Shedding Manhattan office expense – no sublease tenant yet
In September 2022 – which is part of fiscal year 2023 – the organization took steps to reduce its overhead by making its Lower Manhattan office space available for sublease.
After six months on the market, the IES’ Wall Street office has still not been matched with a tenant to sublease the nearly 11,000 square foot office. We recently asked Newmark Realty if the space was still available, and the broker replied “Yes, asking $54/RSF. We will be aggressive. Great space.” Harper told us that real estate brokers are conducting regular tours of the 17th floor property.
The current IES lease expires in 2033. If the organization does indeed sign a tenant that pays $54 per rentable square foot, the IES will realize approximately $592,000 of annual overhead relief.
A $950,000 net loss in Publications
“Publications” as defined in the IES Annual Report constitutes LD+A, Standards, and LEUKOS.
We asked Harper about the Publications P&L and the if the organization is considering the notion of shifting LD+A, the magazine of the IES, to a digital-only format. She told us that “LD+A's value proposition is that it's the only industry periodical that regularly publishes in both print and digital format. Our research shows that both readers and advertisers support this dual platform model.”
The organization has streamlined its publishing and staff expenses and is expecting its Publications team to provide more favorable financial performance moving forward.
No organization ever cost cuts its way to greatness, but there are many examples of organizations that turned negative financial momentum around through responsible financial measures. Under Harper’s leadership, the IES is seemingly focused on doing just that.

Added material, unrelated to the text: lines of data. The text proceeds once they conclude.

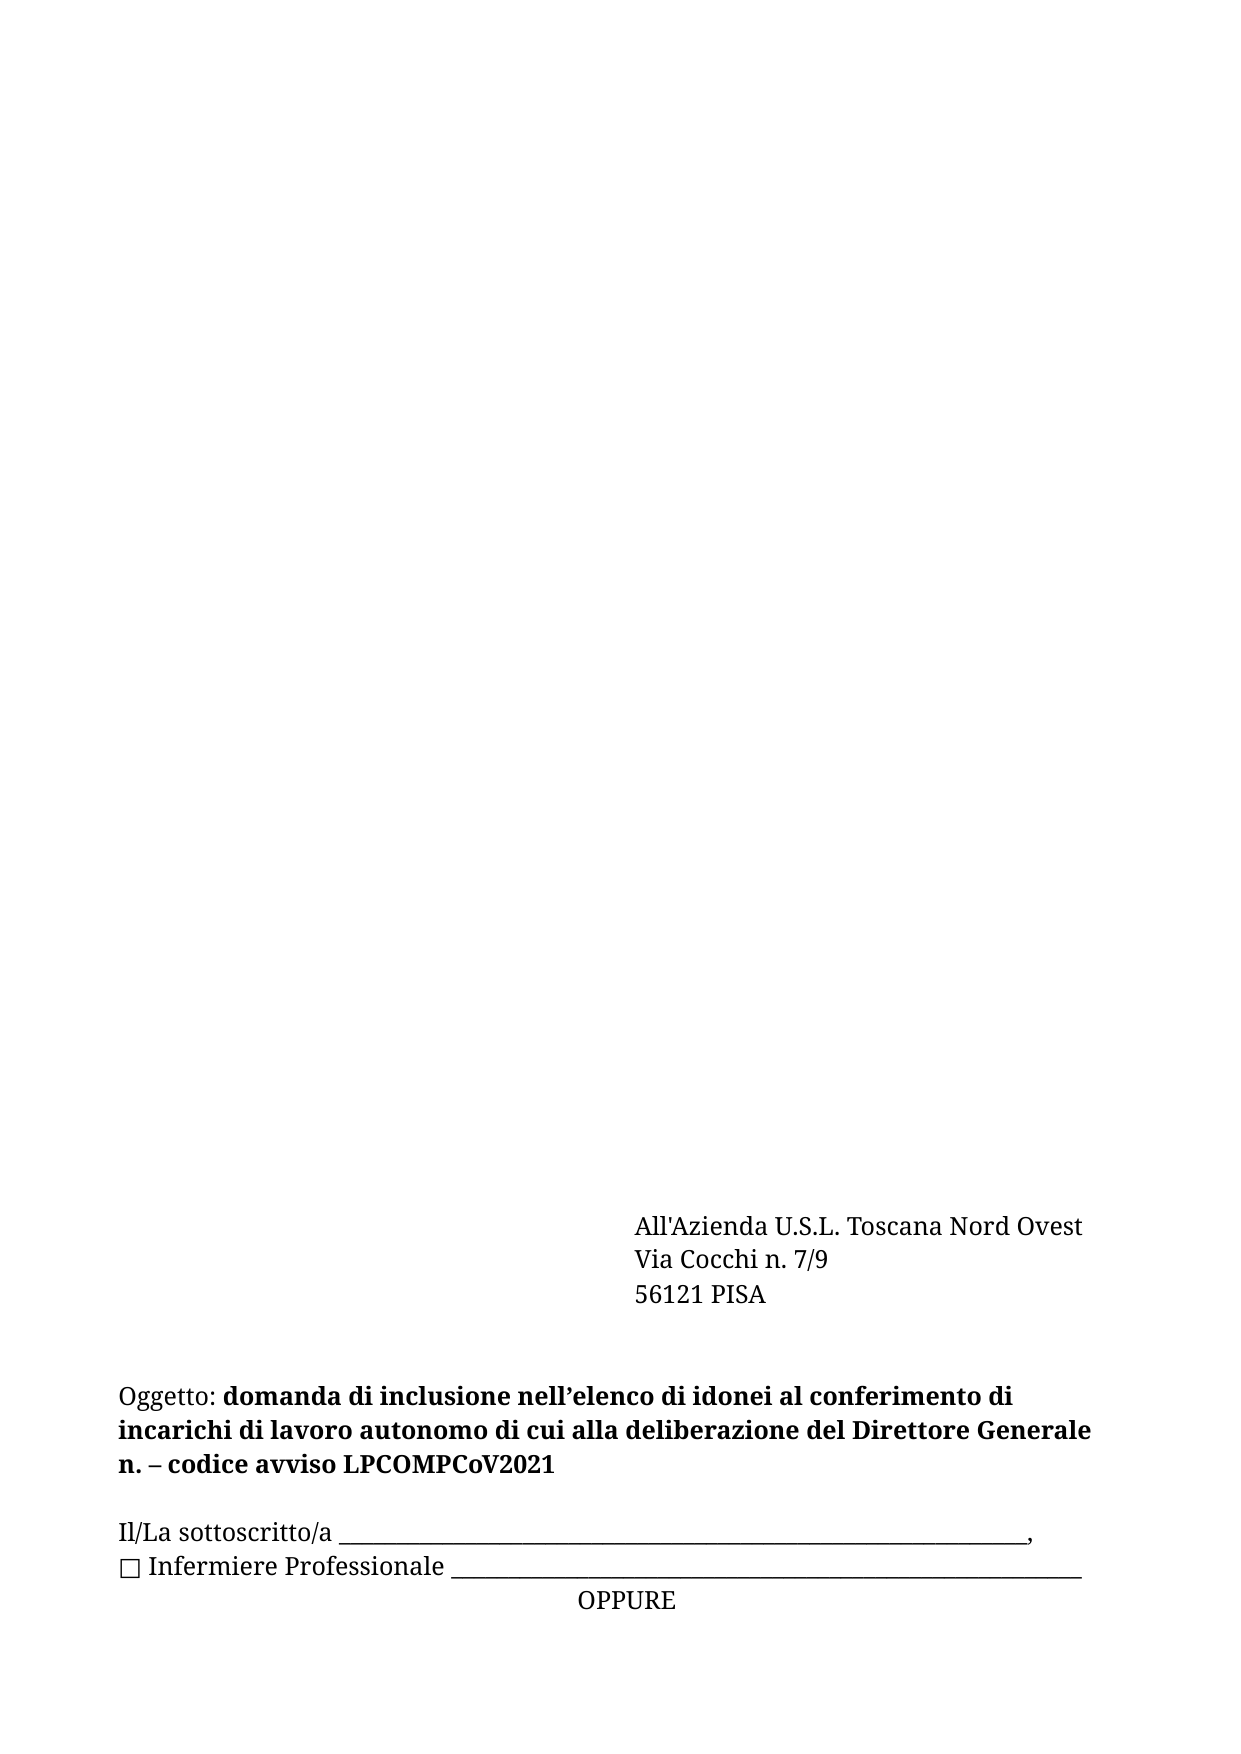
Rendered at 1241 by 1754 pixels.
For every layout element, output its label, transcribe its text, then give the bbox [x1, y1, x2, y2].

text Oggetto: domanda di inclusione nell’elenco di idonei al conferimento di incarichi di lavoro autonomo di cui alla deliberazione del Direttore Generale n. – codice avviso LPCOMPCoV2021 [118, 1378, 1122, 1481]
text 56121 PISA [634, 1276, 1122, 1310]
text Via Cocchi n. 7/9 [634, 1242, 1122, 1276]
text All'Azienda U.S.L. Toscana Nord Ovest [118, 1208, 1122, 1242]
text OPPURE [118, 1583, 1122, 1617]
text Il/La sottoscritto/a ____________________________________________________________, [118, 1515, 1122, 1549]
text □ Infermiere Professionale _______________________________________________________ [118, 1549, 1122, 1583]
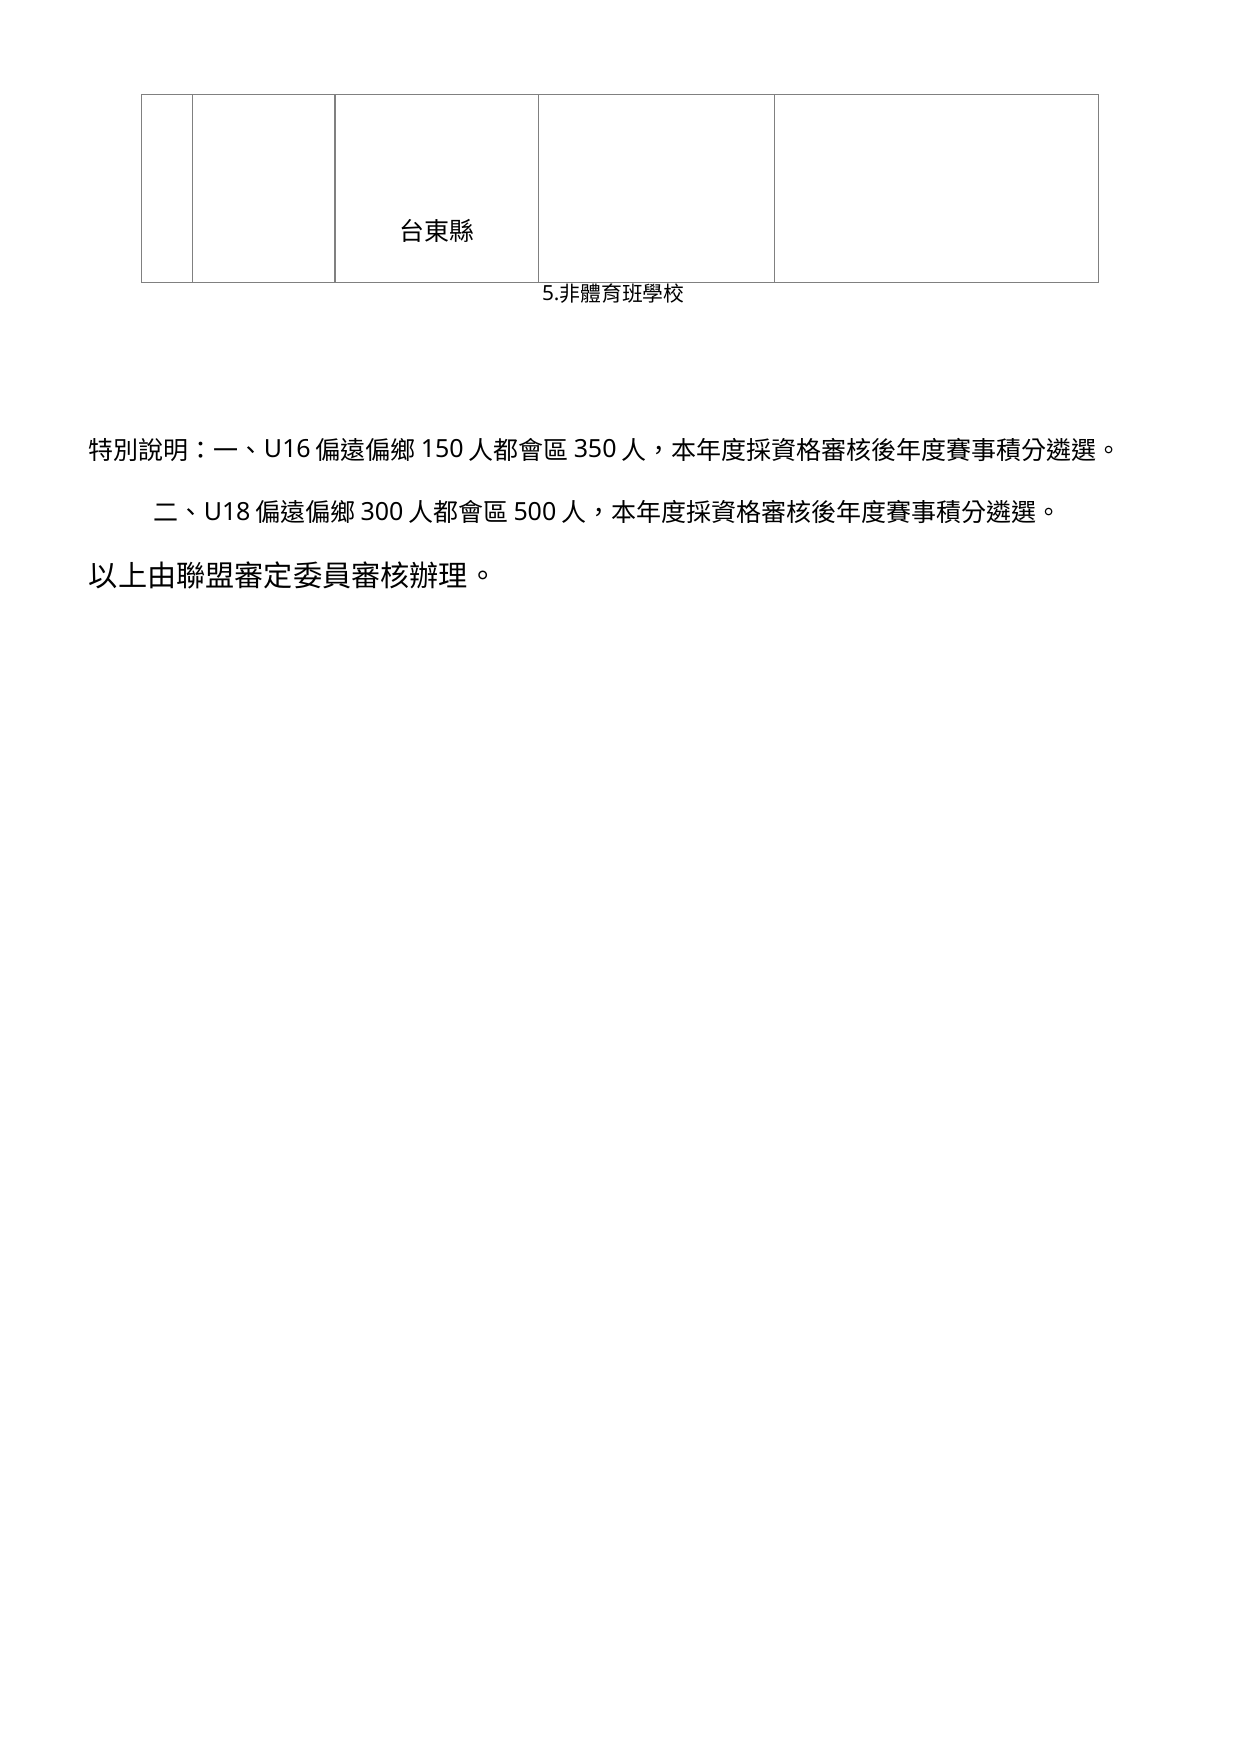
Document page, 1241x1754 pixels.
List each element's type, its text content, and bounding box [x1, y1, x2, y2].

table_cell 台東縣 [336, 95, 538, 282]
table_cell [775, 95, 1098, 282]
text 特別說明：一、U16偏遠偏鄉150人都會區350人，本年度採資格審核後年度賽事積分遴選。 [89, 407, 1152, 469]
table_cell 1.偏遠、偏鄉學校 2.原住民鄉鎮學校 3.100人以下（人口比例） 4.資源弱勢學校 5.非體育班學校 6.社區社團球隊 [539, 95, 774, 282]
table_cell [142, 95, 192, 282]
table_cell [193, 95, 334, 282]
text 二、U18偏遠偏鄉300人都會區500人，本年度採資格審核後年度賽事積分遴選。 [89, 469, 1152, 532]
text 以上由聯盟審定委員審核辦理。 [89, 532, 1152, 594]
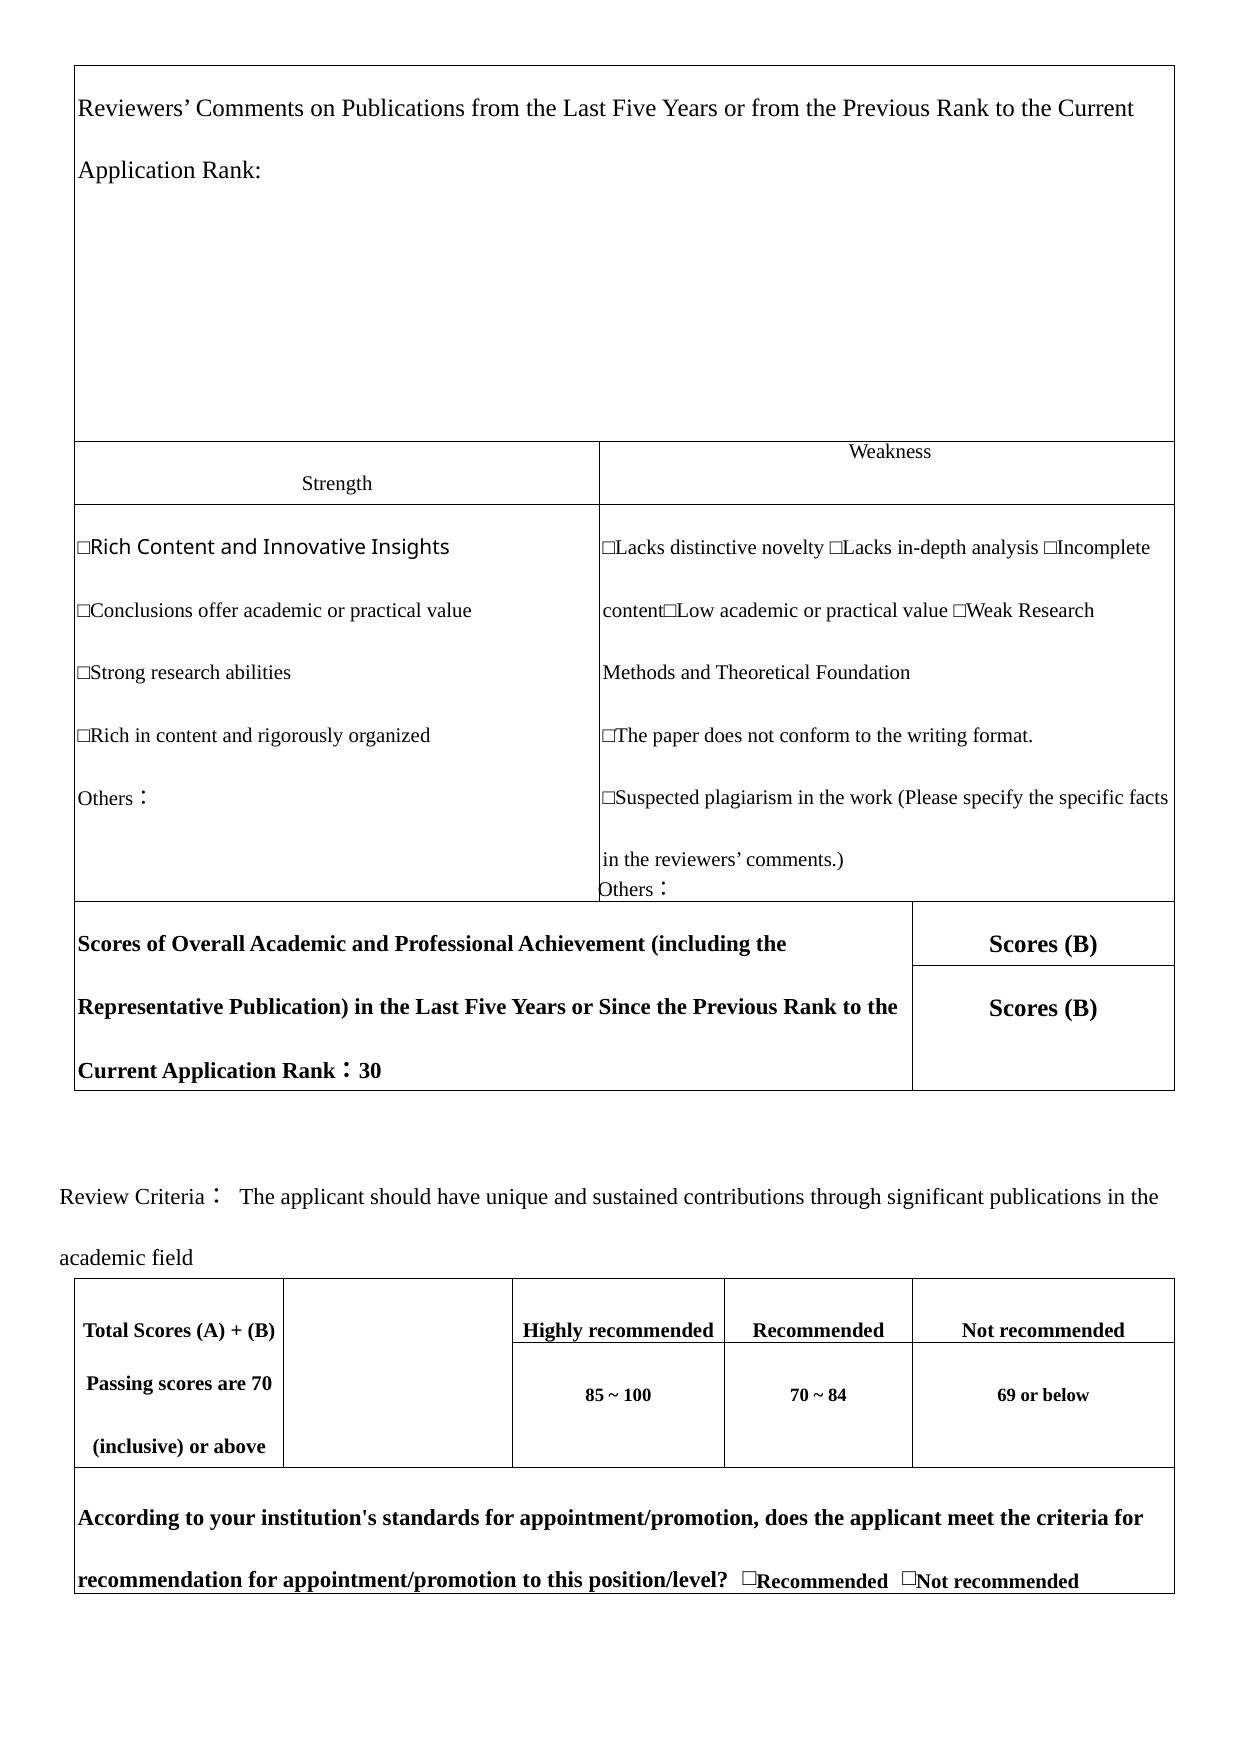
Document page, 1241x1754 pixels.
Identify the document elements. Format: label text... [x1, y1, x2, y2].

text Review Criteria： The applicant should have unique and sustained contributions through significant publications in the academic field [59, 1153, 1181, 1278]
table_header [284, 1279, 512, 1467]
table_cell Scores (B) [913, 902, 1174, 964]
table_cell 69 or below [913, 1343, 1174, 1467]
table_cell Weakness [600, 442, 1174, 504]
table_header Recommended [725, 1279, 912, 1342]
table_header Reviewers’ Comments on Publications from the Last Five Years or from the Previous Rank to the Current Application Rank: [75, 66, 1174, 441]
table_cell □Rich Content and Innovative Insights □Conclusions offer academic or practical value □Strong research abilities □Rich in content and rigorously organized Others： [75, 505, 599, 901]
table_header Not recommended [913, 1279, 1174, 1342]
table_header Total Scores (A) + (B) Passing scores are 70 (inclusive) or above [75, 1279, 283, 1467]
table_cell Scores (B) [913, 966, 1174, 1089]
table_cell 85 ~ 100 [513, 1343, 724, 1467]
table_cell Scores of Overall Academic and Professional Achievement (including the Representative Publication) in the Last Five Years or Since the Previous Rank to the Current Application Rank：30 [75, 902, 912, 1089]
table_header Highly recommended [513, 1279, 724, 1342]
table_cell □Lacks distinctive novelty □Lacks in-depth analysis □Incomplete content□Low academic or practical value □Weak Research Methods and Theoretical Foundation □The paper does not conform to the writing format. □Suspected plagiarism in the work (Please specify the specific facts in the reviewers’ comments.) Others： [600, 505, 1174, 901]
table_cell Strength [75, 442, 599, 504]
table_cell 70 ~ 84 [725, 1343, 912, 1467]
table_cell According to your institution's standards for appointment/promotion, does the applicant meet the criteria for recommendation for appointment/promotion to this position/level? □Recommended □Not recommended [75, 1468, 1174, 1593]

With live event revenue being so important to the IES (and the IALD, too) we wonder if we will see stepped up messaging from influential lighting industry thought leaders that vociferously encourage – or even politely pressure – lighting people and companies to once again fully participate in LightFair as part of our “patriotic” duty as lighting people and companies.
The organization asserts that it has plans to engage with companies in different ways, increase awareness on an international scale and proactively offer education on lighting-related developments that may have been perceived as too peripheral before. The IES believes that its future organization will look very different from the IES of the past in ways that will further benefit members and stakeholders.
The IES staff continues to deliver important contributions to lighting industry stakeholders with fewer resources. We applaud and appreciate the employees along with the large volunteer army of lighting people who are working tirelessly on a national and local level to keep the IES healthy and on course to deliver the standards, research, education, training, events and other impactful tools to lighting stakeholders across the world.